Un mode vidéo en trompe-l’œil

Premier fabricant à avoir introduit la vidéo HD sur un reflex avec le D90 (en 720p), Nikon s’est clairement fait voler la politesse depuis et l’arrivée de la 4K sur le D7500 a été annoncée à grand renfort de trompettes. Vraie révolution ? Cela reste à voir…

Première observation positive : du point de vue des formats, le principal est là. Certes, on peut regretter l’absence de vraie 4K « cinéma » ou de cadences plus élevées en full HD pour enregistrer des ralentis, mais l’UHD est bien présente en 24, 25 et 30p et les cadences montent jusqu’au 60p en Full HD, de petits ralentis sont donc envisageables.

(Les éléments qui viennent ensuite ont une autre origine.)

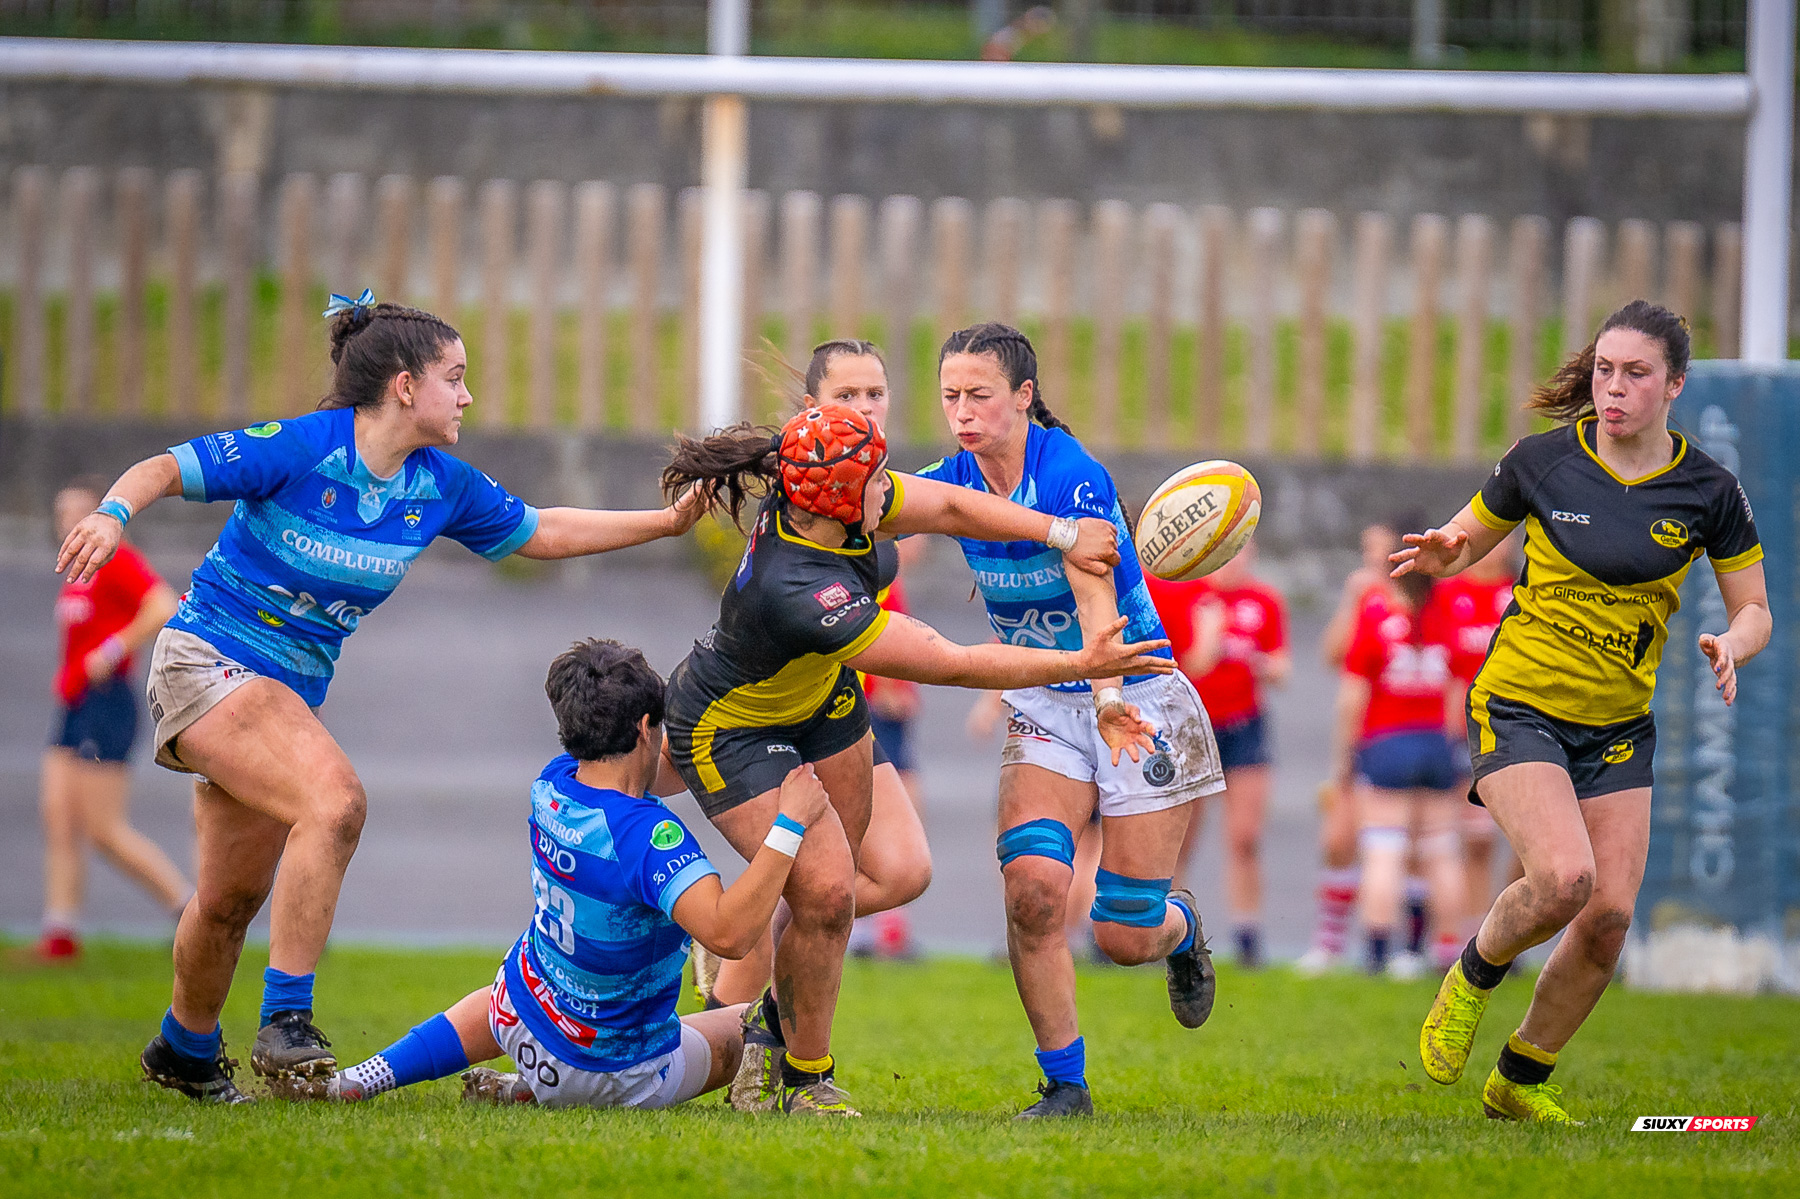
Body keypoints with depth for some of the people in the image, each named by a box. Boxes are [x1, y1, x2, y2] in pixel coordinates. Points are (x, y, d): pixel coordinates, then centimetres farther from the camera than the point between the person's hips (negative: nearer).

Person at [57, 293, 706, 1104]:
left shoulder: (442, 487, 2)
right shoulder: (299, 449, -17)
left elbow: (540, 533, 16)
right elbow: (164, 470, -14)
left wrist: (669, 521, 12)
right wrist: (112, 514, -35)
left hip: (291, 693, 7)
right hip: (209, 662, -7)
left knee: (233, 896, 13)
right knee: (335, 799, -29)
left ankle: (185, 1052, 36)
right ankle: (285, 1023, -26)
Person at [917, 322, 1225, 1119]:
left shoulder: (1073, 477, -22)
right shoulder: (954, 482, -3)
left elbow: (1096, 599, -34)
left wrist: (1107, 695, -49)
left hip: (1136, 699, -5)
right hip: (1044, 706, 5)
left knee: (1124, 936, -3)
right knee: (1032, 883, -19)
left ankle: (1180, 927, 36)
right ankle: (1065, 1084, -6)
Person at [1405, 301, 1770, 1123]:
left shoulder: (1708, 492, -4)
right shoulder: (1543, 460, -8)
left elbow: (1753, 609, 4)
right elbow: (1470, 538, 8)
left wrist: (1731, 646, -19)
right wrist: (1443, 553, -16)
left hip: (1618, 727, 3)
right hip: (1520, 707, -3)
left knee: (1610, 916, -4)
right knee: (1564, 878, -25)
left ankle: (1520, 1081, 18)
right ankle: (1474, 976, 7)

Plusieurs nuances doivent néanmoins être apportées à cette première observation sommaire. En effet, le mode vidéo souffre d’une première aporie majeure : si la possibilité de faire le point par simple contact tactile sur l’écran inclinable est à saluer, l’autofocus en liveview est loin d’être au niveau de la concurrence et les effets de pompages, même en pleine journée, sont souvent rédhibitoires.

De même, le mode UHD impose un recadrage de x1,3 qui est à ajouter à celui de l’APS-C (x1,5), soit un rétrécissement du champ cadré correspondant presque à un doublage de la focale par rapport au 24x36. Les amateurs de grand-angle et les utilisateurs lambda qui y ont souvent recours en seront donc pour leurs frais : la focale minimale du bon 16-80mm f2,8/4, utilisé pour ce test, cadre donc comme un 31,5mm en 24x36… Bon courage pour les plans larges en intérieur !

Cadrage APS-C :

Recadrage supplémentaire x1,3 :

Enfin, si le D7500 propose des zebras afin de calibrer l’exposition, l’absence de focus peaking afin de faciliter la mise au point manuelle est dommageable. Dans ce domaine, une actualisation du firmware pourrait améliorer les choses, mais pour l’heure rien n’est annoncé.